Decorating By jadepearl Updated 8 Dec 2013 , 12:25am by jadepearl

jadepearl Posted 3 Dec 2013 , 8:18am
post #1 of 6

Hello Everyone!

 

I have been a silent reader for a while and everyone is just so amazing and so talented here.  I have been trying to bake lemon meringue cheesecake which will not weep after I keep it overnight but I failed.  I have seen this famous lemon meringue cheesecake in the bakery near my workplace which has been in the cake display fridge for more than 5 days and it does not weep at all.

 

Anyone can enlighten me please?  What is it that I am doing wrong which make my lemon meringue cheesecake weep?

 

Thank you.

 

jp 

5 replies
810whitechoc Posted 4 Dec 2013 , 11:55am
post #2 of 6

It would help if you describe what you are doing.  By lemon meringue cheesecake do you mean there is a layer of meringue on top of the cheesecake?  If so try making Italian Meringue it stays more stable for a longer time. If not tell us what you are doing and somebody maybe able to help :)

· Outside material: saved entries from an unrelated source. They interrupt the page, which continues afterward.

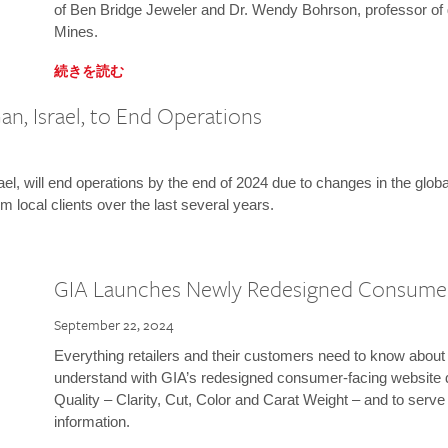
of Ben Bridge Jeweler and Dr. Wendy Bohrson, professor of 
Mines.
続きを読む
n, Israel, to End Operations
l, will end operations by the end of 2024 due to changes in the globa
m local clients over the last several years.
GIA Launches Newly Redesigned Consume
September 22, 2024
Everything retailers and their customers need to know about 
understand with GIA’s redesigned consumer-facing website 
Quality – Clarity, Cut, Color and Carat Weight – and to serv
information.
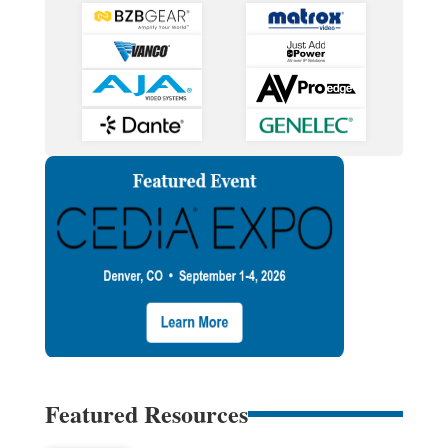
Featured Resources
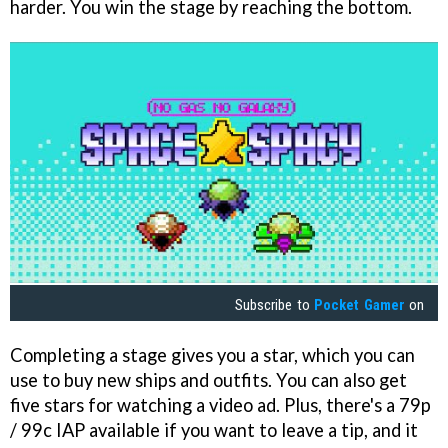
harder. You win the stage by reaching the bottom.
Subscribe to
Pocket Gamer
on
Completing a stage gives you a star, which you can
use to buy new ships and outfits. You can also get
five stars for watching a video ad. Plus, there's a 79p
/ 99c IAP available if you want to leave a tip, and it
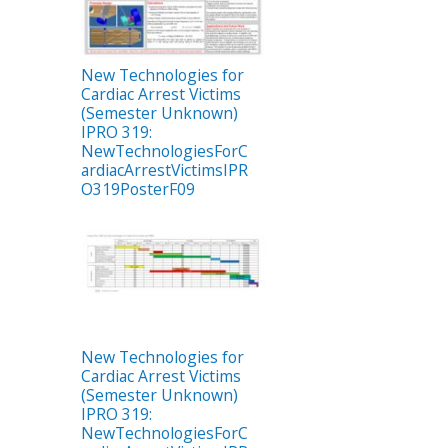
New Technologies for
Cardiac Arrest Victims
(Semester Unknown)
IPRO 319:
NewTechnologiesForC
ardiacArrestVictimsIPR
O319PosterF09
New Technologies for
Cardiac Arrest Victims
(Semester Unknown)
IPRO 319:
NewTechnologiesForC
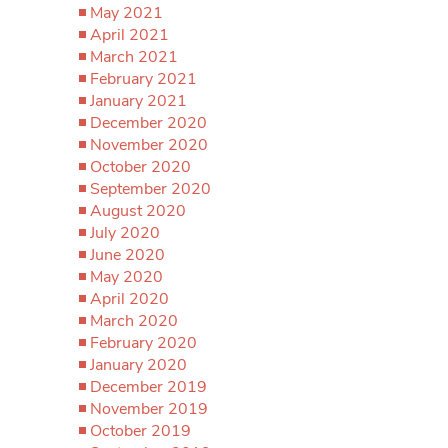
May 2021
April 2021
March 2021
February 2021
January 2021
December 2020
November 2020
October 2020
September 2020
August 2020
July 2020
June 2020
May 2020
April 2020
March 2020
February 2020
January 2020
December 2019
November 2019
October 2019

jadepearl Posted 7 Dec 2013 , 6:04am
post #3 of 6

My apologies 810whitechoc.  I am trying to make a lemon meringue cheesecake, its a no-bake version. After making the no-bake lemon cheesecake, I would like to put a layer of meringue on top.  It looks something like this.  This photo is from taste.com

 

 

However, I have a problem...the meringue which is on top of the cheesecake weeps after 1 day.  Anyone who knows how to stop the meringue from weeping, please help...

 

Thank you.

 

Regards,

 

jp

ellavanilla Posted 7 Dec 2013 , 6:33am
post #5 of 6

i think one of your problems is that you are putting cold meringue on cold filling.

 

typically, the topping is put on the hot pie and the heat sets the meringue where it connects with filling. another tip is to be sure that the filling touches the crust all the way around, again creating a seal to keep the topping from shrinking.

 

you could try adding a bit of cornstarch to your meringue. 

 

is it possible that your local bakery is using a stabilized whipped cream instead of a meringue?

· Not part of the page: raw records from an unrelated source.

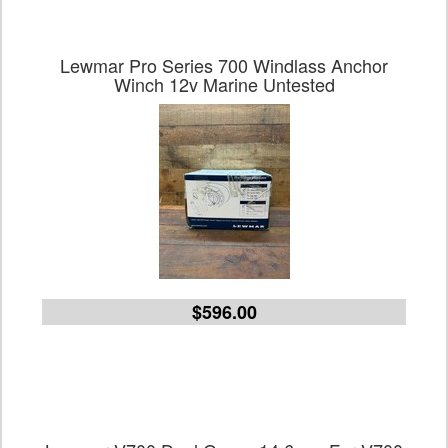
Lewmar Pro Series 700 Windlass Anchor
Winch 12v Marine Untested
$596.00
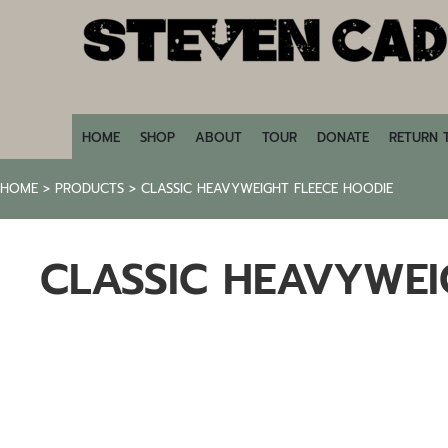
HOME
SHOP
ABOUT
TOUR
DONATE
HOME
SHOP
ABOUT
TOUR
DONATE
RETURN 
RETURN TO STEVENCADE.COM
HOME
>
PRODUCTS
>
CLASSIC HEAVYWEIGHT FLEECE HOODIE
LOGIN
REGISTER
CLASSIC HEAVYWEI
CART: 0 ITEM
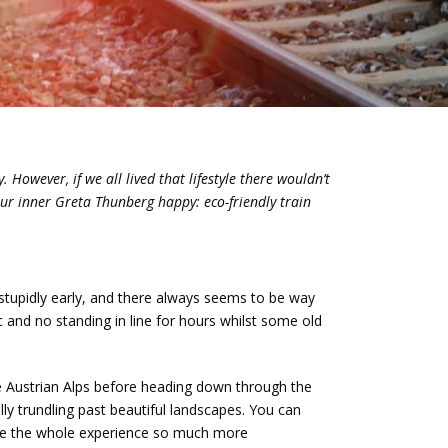
 However, if we all lived that lifestyle there wouldn’t
our inner Greta Thunberg happy: eco-friendly train
n stupidly early, and there always seems to be way
c and no standing in line for hours whilst some old
e Austrian Alps before heading down through the
ully trundling past beautiful landscapes. You can
ake the whole experience so much more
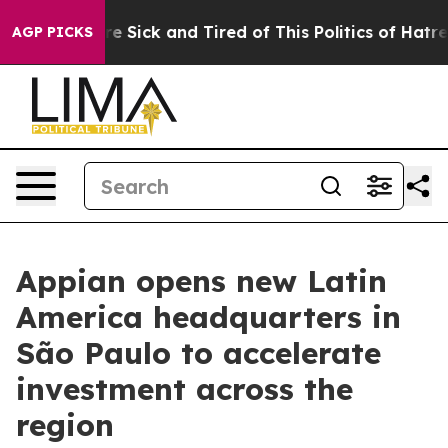
eople Are Sick and Tired of This Politics of Hatred”
Th
AGP PICKS
Appian opens new Latin
America headquarters in
São Paulo to accelerate
investment across the
region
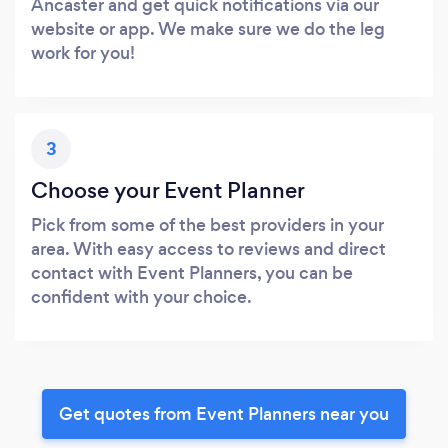
Ancaster and get quick notifications via our
website or app. We make sure we do the leg
work for you!
3
Choose your Event Planner
Pick from some of the best providers in your
area. With easy access to reviews and direct
contact with Event Planners, you can be
confident with your choice.
Get quotes from Event Planners near you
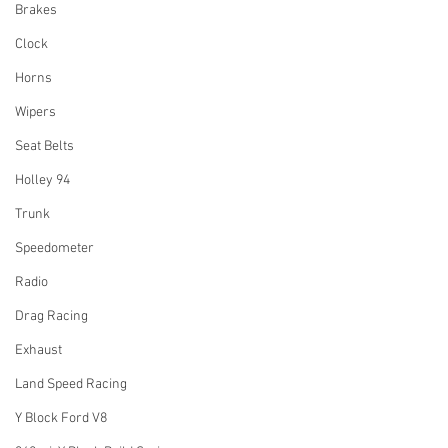
Brakes
Clock
Horns
Wipers
Seat Belts
Holley 94
Trunk
Speedometer
Radio
Drag Racing
Exhaust
Land Speed Racing
Y Block Ford V8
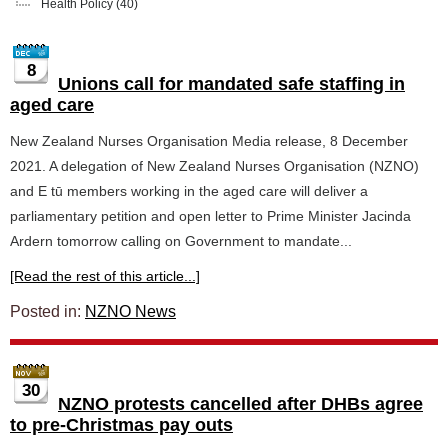
Health Policy
(40)
8
Unions call for mandated safe staffing in
aged care
New Zealand Nurses Organisation Media release, 8 December
2021. A delegation of New Zealand Nurses Organisation (NZNO)
and E tū members working in the aged care will deliver a
parliamentary petition and open letter to Prime Minister Jacinda
Ardern tomorrow calling on Government to mandate...
[Read the rest of this article...]
Posted in:
NZNO News
30
NZNO protests cancelled after DHBs agree
to pre-Christmas pay outs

jadepearl Posted 8 Dec 2013 , 12:25am
post #6 of 6

BrandisBaked - Thanks for the link :)

 

  • ellavanilla - The cheesecake is non-bake. So, after its set, then only can I put the meringue on top of it. After that, I have to pop it into the oven to bake it till its cooked about 10 mins.  However, after a day, the meringue starts weeping :(  We tried the no-bake lemon meringue cheesecake and its indeed meringue. 

I will keep on searching for the answer...thanks everyone!